James closes the book slowly. "I want to erase the moment I made that choice. But not for moral reasons. Not because it was wrong. Because it was right. Because I calculated correctly, and the calculation was worse than any mistake I could have made."

The library is completely silent now. Marcus can hear the sound of his own breathing, which sounds too loud, too present. The weight behind his ribs has become a stone.

"And Iris?" Marcus asks finally.

Iris opens her eyes. She's been waiting, Marcus realizes. Waiting for the others to speak so she wouldn't have to be the first or the last. She stands carefully, as though her body is made of something fragile.

"I want to erase the moment I chose not to die," Iris says simply.

No one speaks. No one moves.

"Not because I regret living," she continues. Her voice is very small. "But because I regret the living I chose. I regret the living that came after the not-dying. I regret the person I became when I decided to stay."

She opens her book. August 19, 2024. Just over six months ago.

"I was standing at the edge," she says. "I was ready. I was so ready. And something stopped me. Maybe it was cowardice. Maybe it was hope. Maybe it was the same thing. And I have lived every day since then knowing that the thing that stopped me was a mistake. That I chose the wrong option, and now I have to live with that choice forever."

She looks at Marcus, and her eyes are completely empty.

"I'm not here to erase the attempt," she says. "I'm here to erase the non-attempt. I'm here to unmake the decision to stay. Because I don't want to keep living a life that I never chose to live. I want to go back to the moment where everything was open, and I want to choose differently."

Elena is staring at her. "You can't erase yourself," she says.

"No," Iris agrees. "But the library can. That's what it does, isn't it? That's why this place exists. To give people the chance to unmake themselves."

Marcus stands. The four of them are waiting for him—Elena with her anger, Yara with her shattered pride, James with his calculated consequence, Iris with her emptiness.

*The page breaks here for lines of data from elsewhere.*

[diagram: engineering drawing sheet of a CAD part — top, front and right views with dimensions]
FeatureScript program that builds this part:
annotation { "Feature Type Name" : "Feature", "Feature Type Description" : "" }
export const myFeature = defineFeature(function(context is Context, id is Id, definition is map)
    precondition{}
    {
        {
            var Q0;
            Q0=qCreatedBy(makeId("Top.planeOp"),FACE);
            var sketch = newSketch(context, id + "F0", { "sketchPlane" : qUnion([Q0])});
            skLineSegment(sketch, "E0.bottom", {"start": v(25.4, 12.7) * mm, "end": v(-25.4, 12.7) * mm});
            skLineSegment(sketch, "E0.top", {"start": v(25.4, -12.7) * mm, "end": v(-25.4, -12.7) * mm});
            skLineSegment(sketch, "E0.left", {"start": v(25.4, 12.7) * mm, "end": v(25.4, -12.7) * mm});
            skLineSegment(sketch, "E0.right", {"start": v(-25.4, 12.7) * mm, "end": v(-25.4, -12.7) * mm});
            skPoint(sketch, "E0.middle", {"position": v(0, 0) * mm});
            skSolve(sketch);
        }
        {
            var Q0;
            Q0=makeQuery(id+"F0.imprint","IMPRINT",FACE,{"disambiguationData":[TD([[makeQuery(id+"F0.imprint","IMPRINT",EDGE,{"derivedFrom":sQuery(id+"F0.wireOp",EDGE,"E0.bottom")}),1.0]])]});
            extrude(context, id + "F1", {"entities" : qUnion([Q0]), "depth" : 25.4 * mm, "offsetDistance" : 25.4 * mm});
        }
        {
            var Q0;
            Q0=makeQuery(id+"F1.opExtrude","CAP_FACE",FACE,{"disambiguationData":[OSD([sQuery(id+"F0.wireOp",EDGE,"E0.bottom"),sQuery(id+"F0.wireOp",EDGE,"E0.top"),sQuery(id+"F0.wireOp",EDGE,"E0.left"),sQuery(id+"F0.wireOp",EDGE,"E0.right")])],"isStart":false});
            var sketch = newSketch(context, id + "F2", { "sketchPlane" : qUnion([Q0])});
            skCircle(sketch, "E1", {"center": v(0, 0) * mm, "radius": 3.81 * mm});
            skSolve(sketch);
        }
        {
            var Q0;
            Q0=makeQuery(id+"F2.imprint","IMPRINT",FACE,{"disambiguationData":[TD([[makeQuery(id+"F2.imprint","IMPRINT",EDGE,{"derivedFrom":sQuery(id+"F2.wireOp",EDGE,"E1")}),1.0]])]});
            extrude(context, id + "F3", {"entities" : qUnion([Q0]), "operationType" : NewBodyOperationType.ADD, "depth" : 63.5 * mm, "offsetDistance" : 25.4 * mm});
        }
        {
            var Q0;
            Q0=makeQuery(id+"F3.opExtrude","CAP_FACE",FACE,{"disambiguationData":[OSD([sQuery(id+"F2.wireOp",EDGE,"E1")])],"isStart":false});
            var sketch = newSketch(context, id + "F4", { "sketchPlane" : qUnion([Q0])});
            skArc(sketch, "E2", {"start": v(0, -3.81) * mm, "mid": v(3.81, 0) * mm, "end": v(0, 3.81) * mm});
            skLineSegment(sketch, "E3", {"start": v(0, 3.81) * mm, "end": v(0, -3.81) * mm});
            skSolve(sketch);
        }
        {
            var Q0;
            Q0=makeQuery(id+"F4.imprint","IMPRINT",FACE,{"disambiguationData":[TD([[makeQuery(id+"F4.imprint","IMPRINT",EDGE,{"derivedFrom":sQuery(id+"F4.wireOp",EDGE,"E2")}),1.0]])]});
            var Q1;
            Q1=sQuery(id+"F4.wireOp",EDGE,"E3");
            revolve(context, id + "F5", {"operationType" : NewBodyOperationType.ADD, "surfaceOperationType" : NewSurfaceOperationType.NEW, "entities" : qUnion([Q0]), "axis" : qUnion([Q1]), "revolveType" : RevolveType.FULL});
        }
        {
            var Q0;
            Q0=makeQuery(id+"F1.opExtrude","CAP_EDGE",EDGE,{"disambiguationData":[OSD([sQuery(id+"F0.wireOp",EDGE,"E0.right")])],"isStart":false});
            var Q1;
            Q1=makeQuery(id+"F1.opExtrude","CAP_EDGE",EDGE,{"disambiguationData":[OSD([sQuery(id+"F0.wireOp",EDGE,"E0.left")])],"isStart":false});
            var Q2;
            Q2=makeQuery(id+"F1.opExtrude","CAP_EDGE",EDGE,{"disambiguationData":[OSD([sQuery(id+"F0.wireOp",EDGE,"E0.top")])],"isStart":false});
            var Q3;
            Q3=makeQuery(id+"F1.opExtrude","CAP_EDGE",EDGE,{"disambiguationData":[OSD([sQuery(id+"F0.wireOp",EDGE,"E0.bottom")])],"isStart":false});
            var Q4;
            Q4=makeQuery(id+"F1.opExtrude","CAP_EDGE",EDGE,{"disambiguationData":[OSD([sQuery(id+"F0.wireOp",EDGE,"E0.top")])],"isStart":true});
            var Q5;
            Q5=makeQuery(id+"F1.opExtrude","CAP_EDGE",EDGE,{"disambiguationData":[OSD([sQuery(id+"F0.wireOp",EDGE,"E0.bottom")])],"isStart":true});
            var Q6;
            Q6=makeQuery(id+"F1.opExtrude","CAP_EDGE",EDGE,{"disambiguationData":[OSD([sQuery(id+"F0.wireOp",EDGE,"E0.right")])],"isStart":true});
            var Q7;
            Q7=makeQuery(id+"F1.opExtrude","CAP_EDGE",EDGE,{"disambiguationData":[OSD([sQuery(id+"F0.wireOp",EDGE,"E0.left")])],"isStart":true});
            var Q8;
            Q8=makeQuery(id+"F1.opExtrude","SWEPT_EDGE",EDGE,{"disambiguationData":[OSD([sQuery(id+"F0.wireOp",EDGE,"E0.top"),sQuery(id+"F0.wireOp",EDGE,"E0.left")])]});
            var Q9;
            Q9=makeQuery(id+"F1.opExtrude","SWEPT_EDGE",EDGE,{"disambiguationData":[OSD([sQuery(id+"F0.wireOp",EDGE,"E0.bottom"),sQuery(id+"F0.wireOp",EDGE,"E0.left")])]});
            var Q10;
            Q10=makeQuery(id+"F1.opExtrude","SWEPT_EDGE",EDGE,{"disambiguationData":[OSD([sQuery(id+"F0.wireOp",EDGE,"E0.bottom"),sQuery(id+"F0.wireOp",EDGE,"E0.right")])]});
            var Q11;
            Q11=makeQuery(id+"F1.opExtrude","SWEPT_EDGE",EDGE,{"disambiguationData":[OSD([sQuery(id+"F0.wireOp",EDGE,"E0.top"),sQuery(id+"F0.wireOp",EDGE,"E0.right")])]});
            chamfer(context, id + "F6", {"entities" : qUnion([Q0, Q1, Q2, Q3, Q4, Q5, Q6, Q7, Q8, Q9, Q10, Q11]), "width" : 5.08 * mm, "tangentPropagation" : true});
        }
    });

The fifth book sits on the desk behind him, his daughter's handwriting calling to him through the silence.

"No," Marcus says.

The word hangs in the library like a bell that's been struck and will never stop ringing.

"No," he repeats. "I won't let you destroy any of these books."

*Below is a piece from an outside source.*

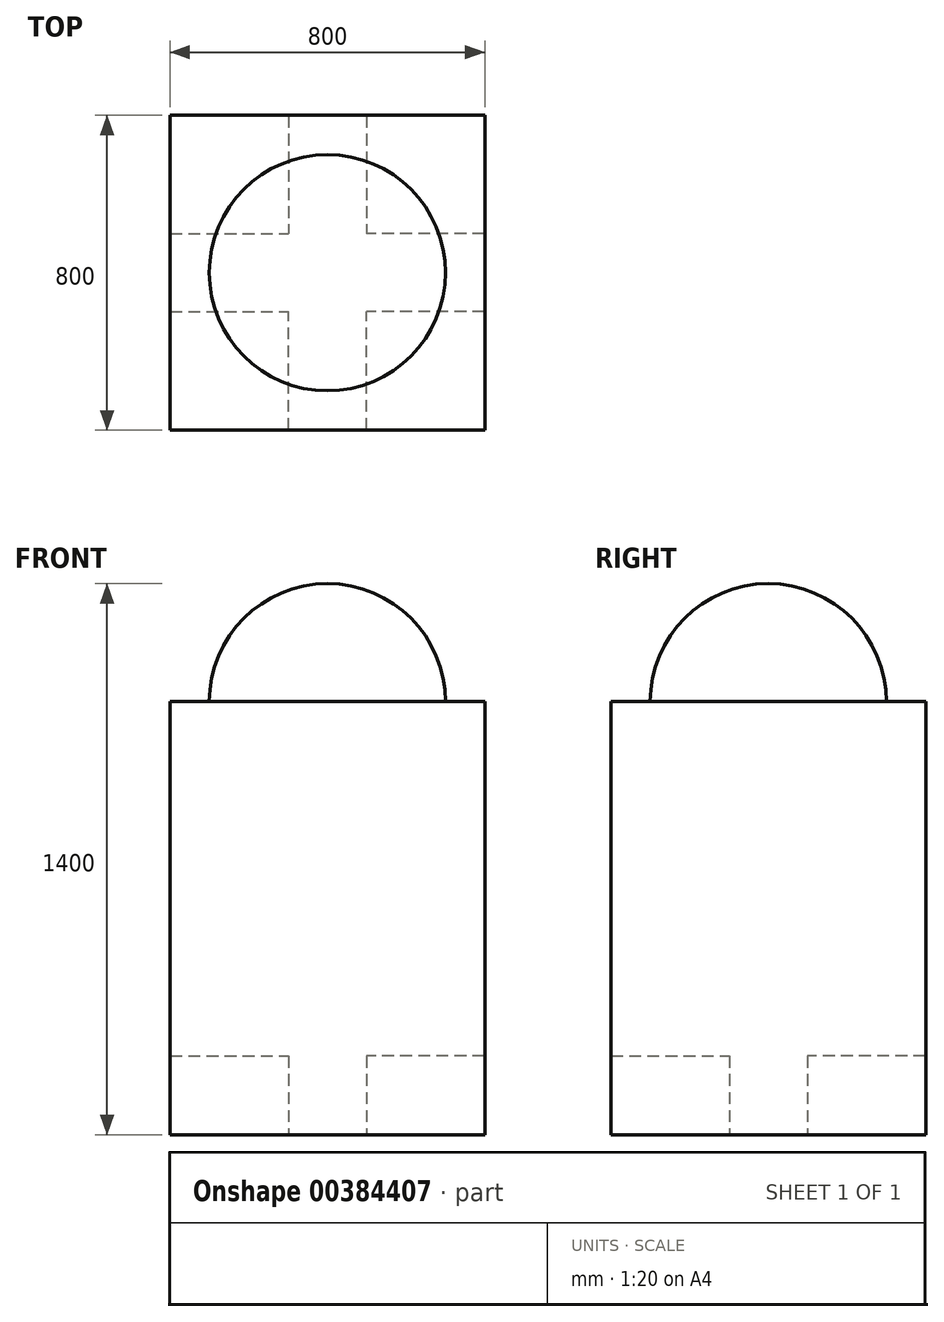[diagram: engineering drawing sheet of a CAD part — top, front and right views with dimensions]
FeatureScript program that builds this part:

He expects them to argue. He expects Elena to rage, Yara to plead, James to calculate, Iris to simply accept. But instead, they all smile. Not happy smiles. Sad smiles. Knowing smiles.

"That's exactly what we were waiting for," the Head Archivist says. She steps from the shadows, and her expression is almost gentle. "That's exactly what we need you to understand."

"What?" Marcus asks.

"That refusing them," the Head Archivist says, "is not mercy. It's the same choice you made seven years ago. It's saying no to the only real choice they have left. It's building your own library, brick by brick, one refusal at a time."

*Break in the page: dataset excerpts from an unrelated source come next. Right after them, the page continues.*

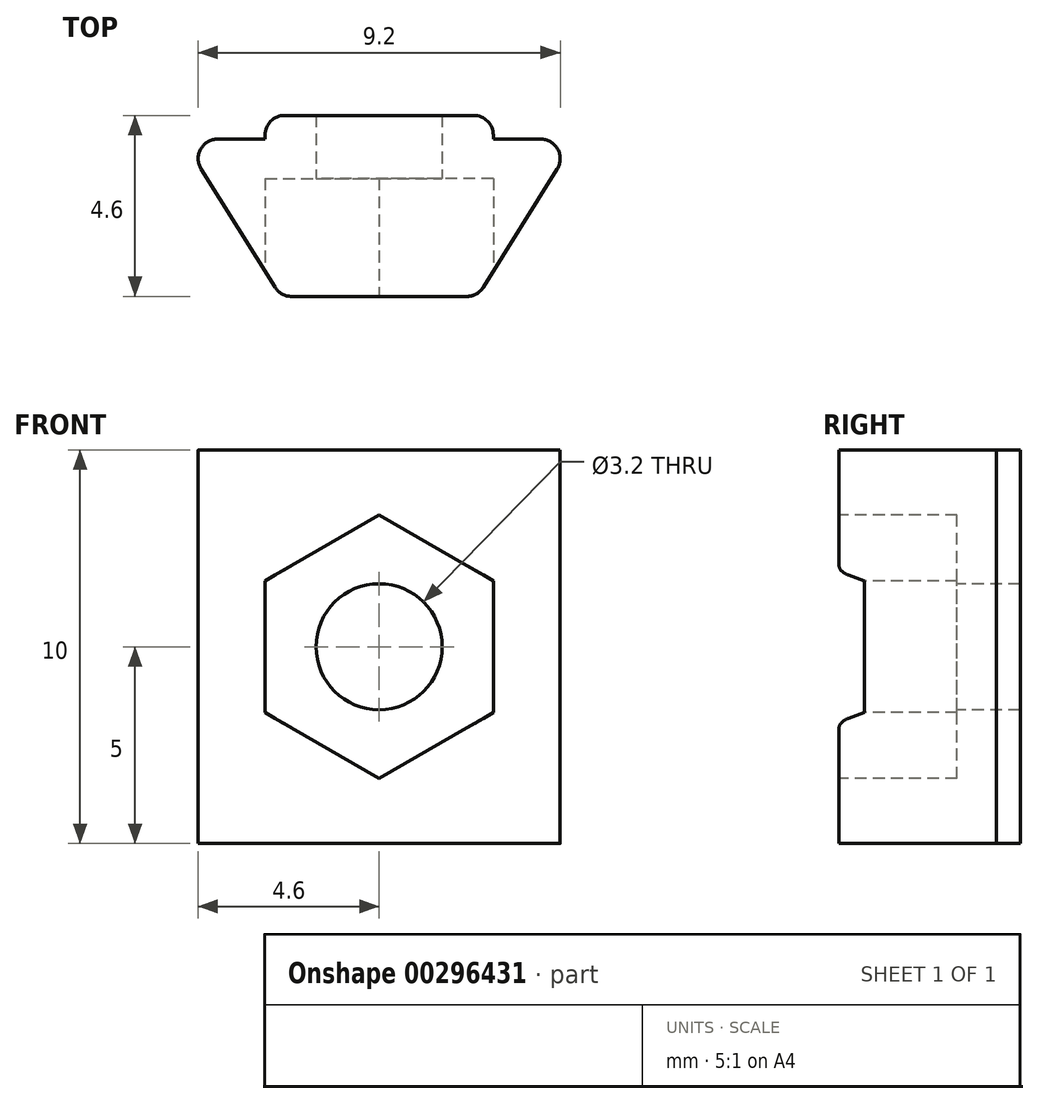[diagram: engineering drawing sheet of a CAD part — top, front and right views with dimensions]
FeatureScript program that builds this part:
annotation { "Feature Type Name" : "Feature", "Feature Type Description" : "" }
export const myFeature = defineFeature(function(context is Context, id is Id, definition is map)
    precondition{}
    {
        {
            var Q0;
            Q0=qCreatedBy(makeId("Top.planeOp"),FACE);
            var sketch = newSketch(context, id + "F0", { "sketchPlane" : qUnion([Q0])});
            skLineSegment(sketch, "E0.bottom", {"start": v(5, -2) * mm, "end": v(-5, -2) * mm, "construction": true});
            skLineSegment(sketch, "E0.top", {"start": v(5, 2) * mm, "end": v(-5, 2) * mm, "construction": true});
            skLineSegment(sketch, "E0.left", {"start": v(5, -2) * mm, "end": v(5, 2) * mm, "construction": true});
            skLineSegment(sketch, "E0.right", {"start": v(-5, -2) * mm, "end": v(-5, 2) * mm, "construction": true});
            skPoint(sketch, "E0.middle", {"position": v(0, 0) * mm});
            skLineSegment(sketch, "E1.bottom", {"start": v(2.9, 2.6) * mm, "end": v(-2.9, 2.6) * mm, "construction": true});
            skLineSegment(sketch, "E1.top", {"start": v(2.9, 1.4) * mm, "end": v(-2.9, 1.4) * mm, "construction": true});
            skLineSegment(sketch, "E1.left", {"start": v(2.9, 2.6) * mm, "end": v(2.9, 1.4) * mm, "construction": true});
            skLineSegment(sketch, "E1.right", {"start": v(-2.9, 2.6) * mm, "end": v(-2.9, 1.4) * mm, "construction": true});
            skPoint(sketch, "E1.middle", {"position": v(0, 2) * mm});
            skLineSegment(sketch, "E2", {"start": v(-5, 2) * mm, "end": v(-2.5, -2) * mm});
            skLineSegment(sketch, "E3", {"start": v(5, 2) * mm, "end": v(2.5, -2) * mm});
            skLineSegment(sketch, "E4", {"start": v(-2.5, -2) * mm, "end": v(2.5, -2) * mm});
            skLineSegment(sketch, "E5", {"start": v(-5, 2) * mm, "end": v(-2.9, 2) * mm});
            skLineSegment(sketch, "E6", {"start": v(-2.9, 2) * mm, "end": v(-2.9, 2.6) * mm});
            skLineSegment(sketch, "E7", {"start": v(-2.9, 2.6) * mm, "end": v(2.9, 2.6) * mm});
            skLineSegment(sketch, "E8", {"start": v(2.9, 2.6) * mm, "end": v(2.9, 2) * mm});
            skLineSegment(sketch, "E9", {"start": v(2.9, 2) * mm, "end": v(5, 2) * mm});
            skSolve(sketch);
        }
        {
            var Q0;
            Q0 = qSketchRegion(id + "F0", true);
            extrude(context, id + "F1", {"entities" : qUnion([Q0]), "depth" : 10 * mm});
        }
        {
            var Q0;
            Q0=makeQuery(id+"F1.opExtrude","SWEPT_FACE",FACE,{"disambiguationData":[OSD([sQuery(id+"F0.wireOp",EDGE,"E4")])]});
            var sketch = newSketch(context, id + "F2", { "sketchPlane" : qUnion([Q0])});
            skCircle(sketch, "E10.cCircle", {"center": v(0, 5) * mm, "radius": 2.9 * mm, "construction": true});
            skPoint(sketch, "E10.cCircle.centerSnap0", {"position": v(2.5, 5) * mm});
            skPoint(sketch, "E10.cCircle.centerSnap1", {"position": v(0, 10) * mm});
            skLineSegment(sketch, "E10.0", {"start": v(2.9, 3.33) * mm, "end": v(0, 1.65) * mm});
            skLineSegment(sketch, "E10.1", {"start": v(0, 1.65) * mm, "end": v(-2.9, 3.33) * mm});
            skLineSegment(sketch, "E10.2", {"start": v(-2.9, 3.33) * mm, "end": v(-2.9, 6.67) * mm});
            skLineSegment(sketch, "E10.3", {"start": v(-2.9, 6.67) * mm, "end": v(0, 8.35) * mm});
            skLineSegment(sketch, "E10.4", {"start": v(0, 8.35) * mm, "end": v(2.9, 6.67) * mm});
            skLineSegment(sketch, "E10.5", {"start": v(2.9, 6.67) * mm, "end": v(2.9, 3.33) * mm});
            skPoint(sketch, "E10.0.midPoint", {"position": v(1.45, 2.49) * mm});
            skCircle(sketch, "E11", {"center": v(0, 5) * mm, "radius": 1.6 * mm});
            skSolve(sketch);
        }
        {
            var Q0;
            Q0=makeQuery(id+"F2.imprint","IMPRINT",FACE,{"disambiguationData":[TD([[makeQuery(id+"F2.imprint","IMPRINT",EDGE,{"derivedFrom":sQuery(id+"F2.wireOp",EDGE,"E11")}),1.0]])]});
            extrude(context, id + "F3", {"entities" : qUnion([Q0]), "operationType" : NewBodyOperationType.REMOVE, "endBound" : BoundingType.THROUGH_ALL, "oppositeDirection" : true, "depth" : 25 * mm});
        }
        {
            var Q0;
            Q0=makeQuery(id+"F2.imprint","IMPRINT",FACE,{"disambiguationData":[TD([[makeQuery(id+"F2.imprint","IMPRINT",EDGE,{"derivedFrom":sQuery(id+"F2.wireOp",EDGE,"E11")}),-1.0]])]});
            var Q1;
            {var subQ0=sQuery(id+"F2.wireOp",EDGE,"E10.5");Q1=makeQuery(id+"F2.imprint","IMPRINT",FACE,{"disambiguationData":[TD([[makeQuery(id+"F2.imprint","IMPRINT",EDGE,{"derivedFrom":subQ0}),-1.0]])]});}
            var Q2;
            {var subQ0=sQuery(id+"F2.wireOp",EDGE,"E10.2");Q2=makeQuery(id+"F2.imprint","IMPRINT",FACE,{"disambiguationData":[TD([[makeQuery(id+"F2.imprint","IMPRINT",EDGE,{"derivedFrom":subQ0}),-1.0]])]});}
            extrude(context, id + "F4", {"entities" : qUnion([Q0, Q1, Q2]), "operationType" : NewBodyOperationType.REMOVE, "oppositeDirection" : true, "depth" : 3 * mm});
        }
        {
            var Q0;
            Q0=makeQuery(id+"F1.opExtrude","SWEPT_EDGE",EDGE,{"disambiguationData":[OSD([sQuery(id+"F0.wireOp",EDGE,"E2"),sQuery(id+"F0.wireOp",EDGE,"E5")])]});
            var Q1;
            {var subQ0=sQuery(id+"F0.wireOp",EDGE,"E2");var subQ1=sQuery(id+"F0.wireOp",EDGE,"E4");Q1=makeQuery(id+"F4.boolean.opBoolean","SPLIT",EDGE,{"disambiguationData":[TD([makeQuery(id+"F4.opExtrude","SWEPT_FACE",FACE,{"disambiguationData":[OSD([sQuery(id+"F2.wireOp",EDGE,"E10.3")])]})])],"derivedFrom":makeQuery(id+"F1.opExtrude","SWEPT_EDGE",EDGE,{"disambiguationData":[OSD([subQ0,subQ1])]})});}
            var Q2;
            {var subQ0=sQuery(id+"F0.wireOp",EDGE,"E2");var subQ1=sQuery(id+"F0.wireOp",EDGE,"E4");Q2=makeQuery(id+"F4.boolean.opBoolean","SPLIT",EDGE,{"disambiguationData":[TD([makeQuery(id+"F4.opExtrude","SWEPT_FACE",FACE,{"disambiguationData":[OSD([sQuery(id+"F2.wireOp",EDGE,"E10.1")])]})])],"derivedFrom":makeQuery(id+"F1.opExtrude","SWEPT_EDGE",EDGE,{"disambiguationData":[OSD([subQ0,subQ1])]})});}
            var Q3;
            {var subQ0=sQuery(id+"F0.wireOp",EDGE,"E4");var subQ1=sQuery(id+"F0.wireOp",EDGE,"E3");Q3=makeQuery(id+"F4.boolean.opBoolean","SPLIT",EDGE,{"disambiguationData":[TD([makeQuery(id+"F4.opExtrude","SWEPT_FACE",FACE,{"disambiguationData":[OSD([sQuery(id+"F2.wireOp",EDGE,"E10.4")])]})])],"derivedFrom":makeQuery(id+"F1.opExtrude","SWEPT_EDGE",EDGE,{"disambiguationData":[OSD([subQ1,subQ0])]})});}
            var Q4;
            {var subQ0=sQuery(id+"F0.wireOp",EDGE,"E4");var subQ1=sQuery(id+"F0.wireOp",EDGE,"E3");Q4=makeQuery(id+"F4.boolean.opBoolean","SPLIT",EDGE,{"disambiguationData":[TD([makeQuery(id+"F4.opExtrude","SWEPT_FACE",FACE,{"disambiguationData":[OSD([sQuery(id+"F2.wireOp",EDGE,"E10.0")])]})])],"derivedFrom":makeQuery(id+"F1.opExtrude","SWEPT_EDGE",EDGE,{"disambiguationData":[OSD([subQ1,subQ0])]})});}
            var Q5;
            Q5=makeQuery(id+"F1.opExtrude","SWEPT_EDGE",EDGE,{"disambiguationData":[OSD([sQuery(id+"F0.wireOp",EDGE,"E3"),sQuery(id+"F0.wireOp",EDGE,"E9")])]});
            var Q6;
            Q6=makeQuery(id+"F1.opExtrude","SWEPT_EDGE",EDGE,{"disambiguationData":[OSD([sQuery(id+"F0.wireOp",EDGE,"E6"),sQuery(id+"F0.wireOp",EDGE,"E7")])]});
            var Q7;
            Q7=makeQuery(id+"F1.opExtrude","SWEPT_EDGE",EDGE,{"disambiguationData":[OSD([sQuery(id+"F0.wireOp",EDGE,"E7"),sQuery(id+"F0.wireOp",EDGE,"E8")])]});
            fillet(context, id + "F5", {"entities" : qUnion([Q0, Q1, Q2, Q3, Q4, Q5, Q6, Q7]), "radius" : 0.5 * mm, "tangentPropagation" : true, "allowEdgeOverflow" : false});
        }
    });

And Marcus finally sees it. Finally understands. The library isn't a place of second chances. It's a place of final choices. And he's been standing in it, refusing them all, as though his job is to be the keeper of everyone else's regret.

As though his job is to be the archivist of his own failure.

The library settles around them all, patient and old and waiting to know what he'll choose to understand.